Now I have gotten a bit irritated with my mom lately because she seems to bend the complete opposite way when faced with opposition. So my dad or their dad makes a comment on something and then she has to shove it in their face and my son is caught in the middle. I wouldn't say she encourages Cade to wear lipstick, put on makeup and wear dresses but she certainly doesn't discourage him or encourage him toward more gender appropriate things. I finally asked her to put her lipstick up and bought Cade a bunch of different chapsticks to replace them. What's so hard with that?

Then yesterday morning, I caught her helping him put on makeup before they left for dance camp. I was so mad! I am not opposed to him playing with makeup when it's just that play . . . it's like facepaint. But not when we are going out in public. I had to get onto Cade and I was mad at mom for putting me in the situation.
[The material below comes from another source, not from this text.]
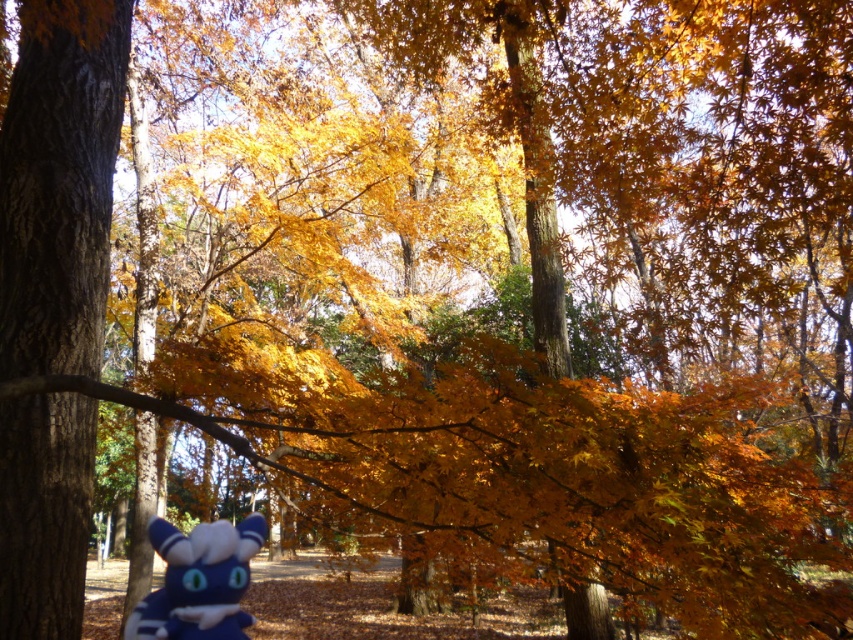
You are a small squirrel trying to cross from the brown rough bark tree at left to the blue plush toy at lower center. Which path is wider for you to pass through?

Result: The brown rough bark tree at left might be wider than blue plush toy at lower center, so the path between them is likely wide enough for the squirrel to pass through.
The the "dress" she made him. It was fine for a while but with all the opposition he has gotten obsessed with it. I have gotten rid of it. I haven't told him and I haven't told mom. I will find something else for him. And I don't want to listen to her either. I just think it is time for him to be steered toward more gender appropriate things . . . for the most part. I am not at all opposed to pretend play, wearing shoes, etc. but this has just turned into an insane war and my son is caught in the middle . . . no more.

Ok, enough rambling for now. Their hours with their dad went well. He didn't lose his temper, and while they were ready to go when I went to get them, they seemed to have a good time. And I am slowly dealing with the gender stereotype issues we have in this family.

But I REALLY need a place to live . . . ASAP!

Wednesday, July 2, 2008

Just for me

I've blogged for a long time. For other people, on MySpace, on my own website and many other places, but I need place just for me. I don't want to worry about who my audience is and what they think as I do on those public forums where those that know me, find me. If someone who does know me, stumbles across this, I don't want to know it. I want to just be free to write, to vent and mostly to work things out in my head. I want to document my life, thoughts and other things without worrying about hurting someone's feelings or being judged. That is what this spot it for. I certainly welcome readers and comments and meeting people, but I will not bend or modify my writing based on anyone else's thoughts here.

This is Just For Me!

A little about me. I'm an overweight, recently separated mother of two pre-schoolers. I am very smart, work for myself at home and have a very smart-aleck personality. Me and the kids are living with my parents while I sort out my "lack of" marriage and try to find housing. I'm picky and do not want to go into an apartment but rather to have my own place where I can paint the walls and have a backyard for the kids to play in.

I love my husband, but he has been abusive since the first week of our marriage and I will not tolerate it any longer or put my kids in danger of seeing that anymore. We are being very civil and do not have any "bad" things going on in this separation like you hear about.

I run my own company that does "virtual assistant" work but tend to lean toward technical assignments since I am a software engineer by trade and training. I love what I do. I thrive on it. And I finally am feeling like I could support us for the most part.

That's enough for now. More later. Lots of things to write about with this new life I'm headed into. It's scary yet exciting at the same time.

Prayer Request: Housing! I am so desperate to get out of my parents house. They are great, but with me working from home and the kids here all the time, we need space. And there are just too many "mom's" in this house.